De laatste keer dat ze elkaar spraken, hadden ze het over het probleem
gehad om zijn verzameling aan bezoekers te laten zien. Balkema had zijn hele huis van
onder tot boven behangen met klerenhangers. Balkema had overal spijkers
in de muur geslagen en aan iedere spijker een hanger gehangen. Dat leek
ook voor Immerhin een prachtige oplossing, maar de meeste muren in zijn
woning werden in beslag genomen door boekenkasten en hij kon toch
moeilijk zijn eerste hobby - het stuklezen van boeken - voor zijn tweede
hobby - het verzamelen van klerenhangers - aan de kant schuiven.

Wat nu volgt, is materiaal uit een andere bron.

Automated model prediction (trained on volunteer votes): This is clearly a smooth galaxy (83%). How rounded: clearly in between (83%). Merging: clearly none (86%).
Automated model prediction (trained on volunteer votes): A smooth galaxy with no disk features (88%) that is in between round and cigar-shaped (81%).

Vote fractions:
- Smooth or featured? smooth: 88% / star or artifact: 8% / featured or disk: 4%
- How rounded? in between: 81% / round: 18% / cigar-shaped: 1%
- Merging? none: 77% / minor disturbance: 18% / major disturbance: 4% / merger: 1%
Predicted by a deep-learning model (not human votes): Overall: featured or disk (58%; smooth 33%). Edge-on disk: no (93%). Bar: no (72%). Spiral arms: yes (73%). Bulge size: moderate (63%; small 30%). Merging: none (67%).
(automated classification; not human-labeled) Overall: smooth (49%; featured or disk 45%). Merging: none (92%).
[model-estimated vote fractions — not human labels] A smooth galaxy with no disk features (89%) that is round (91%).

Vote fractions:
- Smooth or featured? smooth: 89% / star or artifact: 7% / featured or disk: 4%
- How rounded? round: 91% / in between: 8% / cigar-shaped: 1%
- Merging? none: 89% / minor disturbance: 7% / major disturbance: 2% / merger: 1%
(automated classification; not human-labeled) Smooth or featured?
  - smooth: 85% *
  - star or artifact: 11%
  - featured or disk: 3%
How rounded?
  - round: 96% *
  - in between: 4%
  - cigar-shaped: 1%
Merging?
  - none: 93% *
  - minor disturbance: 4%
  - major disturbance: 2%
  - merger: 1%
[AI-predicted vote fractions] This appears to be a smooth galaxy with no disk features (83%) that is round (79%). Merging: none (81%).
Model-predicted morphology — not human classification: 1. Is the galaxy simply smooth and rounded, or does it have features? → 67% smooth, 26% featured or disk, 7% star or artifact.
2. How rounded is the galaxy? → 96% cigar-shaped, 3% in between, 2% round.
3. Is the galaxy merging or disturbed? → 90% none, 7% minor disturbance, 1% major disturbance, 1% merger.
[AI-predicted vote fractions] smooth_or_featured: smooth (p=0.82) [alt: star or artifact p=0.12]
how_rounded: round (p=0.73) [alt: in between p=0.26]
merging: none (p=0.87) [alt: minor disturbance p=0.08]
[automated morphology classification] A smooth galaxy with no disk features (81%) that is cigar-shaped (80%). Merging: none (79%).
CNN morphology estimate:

Balkema had vervolgens een wisseltentoonstelling voorgesteld: ieder
maand een ander stel hangers, maar uiteindelijk had Immerhin besloten op
alle deuren van zijn huis latten te schroeven en daar spijkers in te
slaan om daar zijn klerenhangers aan op te hangen. Het maakte wel flink
lawaai als hij een deur achter zich dichttrok en er viel wel eens een
hanger van een spijker, maar hij kon nu elke dag van zijn hangers
genieten. Maar omdat hij te dunne, te korte spijkers had gebruikt, die hij
bovendien nog te ver in de latten had geslagen, begon het Immerhin na en
paar weken toch heel erg te vervelen, dat wanneer hij een deur achter
zich dicht trok, er klerenhangers van de spijkers vielen. En natuurlijk iedere keer
aan de andere kant van de deur die hij net gesloten had. Hij probeerde
het euvel te verhelpen door de spijkers met een tang iets naar boven om
te buigen, maar dat lukte slecht. Hij besloot Balkema te bellen. Die
raade hem aan de spijkers te vervangen door oogjes met een schroefdraad.
"Maar dan moet ik de hele zaak demonteren. Nieuwe latten op de deuren
schroeven, dat is een enorm werk, dan ben ik een paar weken bezig."
"Ja", zei Balkema, "maar het is het één of het ander."
Het enige dat Immerhin miste
was een Nederlandse klerenhangercatalogus met afbeeldingen en prijzen.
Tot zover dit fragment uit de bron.